━━━ SELECTED TEXT

Bug 1473858

Summary: Installer does not configure flannel correctly for openstack installs.
Product: OpenShift Container Platform Reporter: Ryan Howe <rhowe>
Component: InstallerAssignee: Scott Dodson <sdodson>
Status: CLOSED ERRATA QA Contact: Gan Huang <ghuang>
Severity: high Docs Contact:
Priority: high    
Version: 3.5.0CC: aos-bugs, eminguez, erich, jack.ottofaro, jokerman, misalunk, mmccomas, sdodson
Target Milestone: ---   
Target Release: 3.7.0   
Hardware: Unspecified   
OS: Unspecified   
Whiteboard:
Fixed In Version: openshift-ansible-3.7.0-0.126.1.git.0.0bb5b0c.el7.noarch Doc Type: Bug Fix
Doc Text:
The flannel network was previously defined using the same subnet as the kubernetes services subnet. This caused a conflict between services and SDN networks. The flannel network is now correctly defined by the osm_cluster_network_cidr variable.
Story Points: ---
Clone Of:
: 1491412 1491413 1594310 (view as bug list) Environment:
Last Closed: 2017-11-28 22:05:05 UTC Type: Bug
Regression: --- Mount Type: ---
Documentation: --- CRM:
Verified Versions: Category: ---
oVirt Team: --- RHEL 7.3 requirements from Atomic Host:
Cloudforms Team: --- Target Upstream Version:
Embargoed:
Bug Depends On:    
Bug Blocks: 1490388, 1491412, 1491413, 1594310    

Description Ryan Howe 2017-07-21 21:39:00 UTC
Description of problem:

For flannel installs we are setting the pod network = to the service network. Instead the pod network needs to be set to the value we pass for osm_cluster_network_cidr when configuring flannel. 

Version-Release number of the following components:
OCP 3.5 


Additional info:

The flannel configuration uses the portal_net and default to 172.30.0.0/16. We also hard set the min network to 172.30.5.0  This value should be set via the installer host variables passed.

https://github.com/openshift/openshift-ansible/blob/master/roles/flannel/tasks/main.yml#L15

https://github.com/openshift/openshift-ansible/blob/master/roles/flannel_register/defaults/main.yaml

Kubernetes                OpenShift         Ansible_Installer
========                   =======           =============
--cluster-cidr               clusterNetworkCIDR   osm_cluster_network_cidr
--service-cluster-ip-range   serviceNetworkCIDR   openshift_port_net

Comment 2 Eduardo Minguez 2017-08-11 12:16:27 UTC
3.6 as well.

━━━━━━
━━━ INPUT

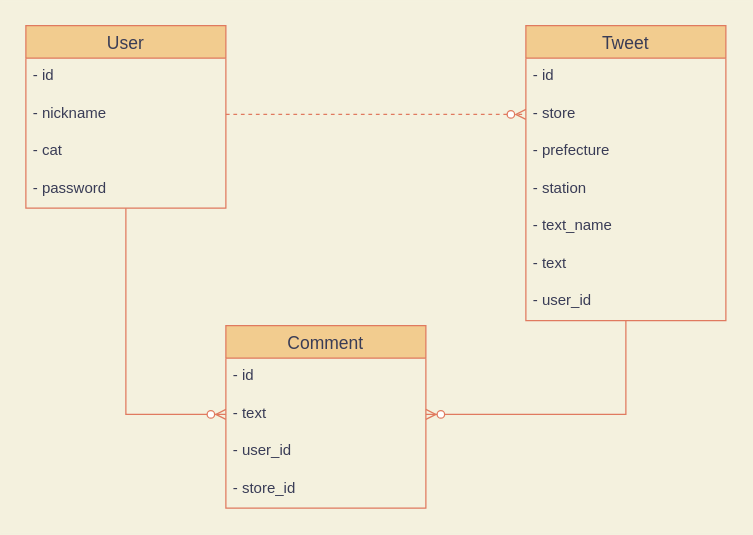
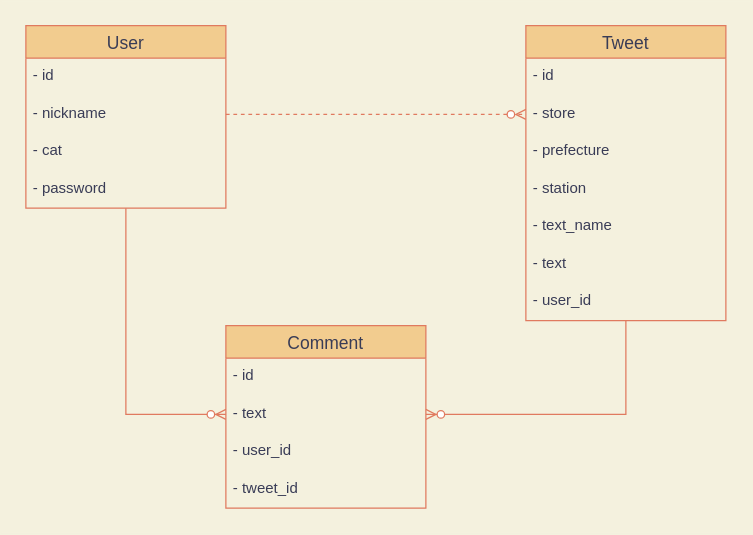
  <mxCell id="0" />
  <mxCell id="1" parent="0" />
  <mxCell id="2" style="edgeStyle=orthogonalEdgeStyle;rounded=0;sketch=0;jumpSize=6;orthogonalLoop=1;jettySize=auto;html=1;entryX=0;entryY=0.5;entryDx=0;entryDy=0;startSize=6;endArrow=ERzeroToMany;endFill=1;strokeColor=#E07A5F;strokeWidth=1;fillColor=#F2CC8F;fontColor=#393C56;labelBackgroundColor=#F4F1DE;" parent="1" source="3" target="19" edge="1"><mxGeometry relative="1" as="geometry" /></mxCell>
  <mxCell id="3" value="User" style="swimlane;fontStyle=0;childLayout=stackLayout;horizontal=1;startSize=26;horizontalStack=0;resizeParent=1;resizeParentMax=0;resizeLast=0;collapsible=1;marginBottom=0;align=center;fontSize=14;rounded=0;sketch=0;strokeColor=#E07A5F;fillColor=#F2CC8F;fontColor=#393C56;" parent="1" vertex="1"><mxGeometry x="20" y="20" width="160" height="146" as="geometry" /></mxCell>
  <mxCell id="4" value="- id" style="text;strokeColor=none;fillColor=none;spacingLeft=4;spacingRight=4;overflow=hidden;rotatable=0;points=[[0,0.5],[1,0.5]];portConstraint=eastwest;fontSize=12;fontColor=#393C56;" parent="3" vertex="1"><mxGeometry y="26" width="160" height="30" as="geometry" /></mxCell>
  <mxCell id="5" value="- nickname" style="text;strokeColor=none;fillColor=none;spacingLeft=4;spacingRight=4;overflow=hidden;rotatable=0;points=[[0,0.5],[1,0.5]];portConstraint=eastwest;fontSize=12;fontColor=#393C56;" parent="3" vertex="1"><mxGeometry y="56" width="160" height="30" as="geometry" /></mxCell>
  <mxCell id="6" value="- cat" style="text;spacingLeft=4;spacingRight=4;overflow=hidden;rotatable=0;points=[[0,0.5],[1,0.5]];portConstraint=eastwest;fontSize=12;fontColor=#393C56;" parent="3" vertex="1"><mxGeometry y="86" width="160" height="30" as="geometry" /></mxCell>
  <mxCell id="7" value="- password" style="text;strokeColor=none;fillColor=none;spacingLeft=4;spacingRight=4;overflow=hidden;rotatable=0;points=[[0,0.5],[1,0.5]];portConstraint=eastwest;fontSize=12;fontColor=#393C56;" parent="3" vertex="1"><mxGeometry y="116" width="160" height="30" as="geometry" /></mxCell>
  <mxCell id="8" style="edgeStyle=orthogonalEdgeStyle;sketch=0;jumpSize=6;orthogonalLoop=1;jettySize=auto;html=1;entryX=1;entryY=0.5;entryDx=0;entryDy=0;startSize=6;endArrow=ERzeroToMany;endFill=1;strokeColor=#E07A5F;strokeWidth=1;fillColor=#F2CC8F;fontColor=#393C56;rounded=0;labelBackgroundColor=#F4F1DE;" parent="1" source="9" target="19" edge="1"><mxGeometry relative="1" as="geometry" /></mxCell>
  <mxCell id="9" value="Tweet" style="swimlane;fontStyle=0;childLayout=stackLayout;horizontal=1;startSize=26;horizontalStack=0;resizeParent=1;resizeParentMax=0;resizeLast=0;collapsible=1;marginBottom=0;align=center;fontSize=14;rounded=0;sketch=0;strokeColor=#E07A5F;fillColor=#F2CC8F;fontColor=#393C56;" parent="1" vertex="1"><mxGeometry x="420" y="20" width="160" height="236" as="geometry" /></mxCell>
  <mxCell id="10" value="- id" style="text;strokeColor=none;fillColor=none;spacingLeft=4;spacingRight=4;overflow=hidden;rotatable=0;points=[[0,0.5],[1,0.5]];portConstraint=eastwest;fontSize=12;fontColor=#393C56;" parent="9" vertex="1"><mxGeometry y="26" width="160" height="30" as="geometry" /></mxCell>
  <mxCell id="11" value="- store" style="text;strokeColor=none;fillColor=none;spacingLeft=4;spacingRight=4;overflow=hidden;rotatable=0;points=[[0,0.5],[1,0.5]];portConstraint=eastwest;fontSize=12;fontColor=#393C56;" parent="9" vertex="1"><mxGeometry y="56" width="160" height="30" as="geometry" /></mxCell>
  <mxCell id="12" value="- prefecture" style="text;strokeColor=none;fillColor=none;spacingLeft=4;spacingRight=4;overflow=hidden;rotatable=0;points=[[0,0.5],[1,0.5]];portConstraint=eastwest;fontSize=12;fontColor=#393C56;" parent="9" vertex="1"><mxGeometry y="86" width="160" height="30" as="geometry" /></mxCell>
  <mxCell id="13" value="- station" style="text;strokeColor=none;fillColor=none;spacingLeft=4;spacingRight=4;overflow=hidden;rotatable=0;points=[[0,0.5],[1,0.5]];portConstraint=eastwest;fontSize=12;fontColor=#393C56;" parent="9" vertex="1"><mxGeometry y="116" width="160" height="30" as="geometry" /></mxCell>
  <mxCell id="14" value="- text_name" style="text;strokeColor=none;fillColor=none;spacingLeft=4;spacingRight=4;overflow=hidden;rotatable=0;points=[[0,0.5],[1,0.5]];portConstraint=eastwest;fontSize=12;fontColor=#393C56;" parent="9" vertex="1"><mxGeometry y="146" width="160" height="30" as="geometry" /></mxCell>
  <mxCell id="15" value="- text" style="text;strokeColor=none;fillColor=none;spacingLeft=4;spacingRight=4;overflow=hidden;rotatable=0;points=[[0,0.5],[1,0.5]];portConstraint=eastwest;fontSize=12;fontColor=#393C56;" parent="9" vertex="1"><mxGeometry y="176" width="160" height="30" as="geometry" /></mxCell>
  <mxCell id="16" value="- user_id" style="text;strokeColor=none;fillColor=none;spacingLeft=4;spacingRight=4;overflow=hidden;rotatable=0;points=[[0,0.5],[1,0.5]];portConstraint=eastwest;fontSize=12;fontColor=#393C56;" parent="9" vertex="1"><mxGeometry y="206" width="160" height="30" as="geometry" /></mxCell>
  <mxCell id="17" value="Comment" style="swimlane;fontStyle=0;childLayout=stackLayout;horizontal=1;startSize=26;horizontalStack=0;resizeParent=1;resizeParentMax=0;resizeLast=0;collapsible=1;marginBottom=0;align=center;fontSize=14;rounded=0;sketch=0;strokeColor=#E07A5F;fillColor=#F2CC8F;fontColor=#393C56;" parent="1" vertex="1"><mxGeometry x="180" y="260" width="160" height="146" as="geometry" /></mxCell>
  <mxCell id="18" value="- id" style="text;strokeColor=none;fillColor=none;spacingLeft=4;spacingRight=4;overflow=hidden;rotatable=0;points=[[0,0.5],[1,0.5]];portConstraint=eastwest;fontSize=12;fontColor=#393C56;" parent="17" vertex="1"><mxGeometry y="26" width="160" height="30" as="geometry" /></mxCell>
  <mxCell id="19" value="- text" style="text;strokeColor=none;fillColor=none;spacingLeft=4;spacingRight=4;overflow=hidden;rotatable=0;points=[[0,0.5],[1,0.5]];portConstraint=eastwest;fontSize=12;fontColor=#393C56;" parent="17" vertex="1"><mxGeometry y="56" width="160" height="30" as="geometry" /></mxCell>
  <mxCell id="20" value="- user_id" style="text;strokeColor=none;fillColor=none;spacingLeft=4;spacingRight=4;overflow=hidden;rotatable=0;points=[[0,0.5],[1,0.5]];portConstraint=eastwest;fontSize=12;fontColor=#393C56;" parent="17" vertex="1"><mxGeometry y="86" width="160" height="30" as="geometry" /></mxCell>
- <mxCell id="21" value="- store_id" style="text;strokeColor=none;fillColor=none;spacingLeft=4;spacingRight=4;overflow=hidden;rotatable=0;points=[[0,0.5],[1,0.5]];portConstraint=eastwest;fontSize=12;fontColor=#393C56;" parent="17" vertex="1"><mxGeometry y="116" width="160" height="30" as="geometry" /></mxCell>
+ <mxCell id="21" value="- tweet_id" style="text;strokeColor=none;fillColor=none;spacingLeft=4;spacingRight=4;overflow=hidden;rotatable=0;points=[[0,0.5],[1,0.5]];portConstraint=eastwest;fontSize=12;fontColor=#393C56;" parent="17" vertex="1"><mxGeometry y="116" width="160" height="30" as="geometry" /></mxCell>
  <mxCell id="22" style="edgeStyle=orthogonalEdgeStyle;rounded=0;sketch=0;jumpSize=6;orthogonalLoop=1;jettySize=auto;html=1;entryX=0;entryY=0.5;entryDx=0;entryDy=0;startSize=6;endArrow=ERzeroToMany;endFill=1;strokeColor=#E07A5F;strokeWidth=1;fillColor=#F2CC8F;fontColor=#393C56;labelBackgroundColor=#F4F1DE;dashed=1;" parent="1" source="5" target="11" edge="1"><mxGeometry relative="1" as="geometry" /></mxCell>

━━━━━━

EXERCISE TASKS -
1) Which bug numbers does the bug report list under "Bug Blocks:"?
2) How many lines of the records contain the string "childLayout", with case counting? Give only the number.

EXPECTED RESPONSES -
1) 1490388, 1491412, 1491413, 1594310

2) 3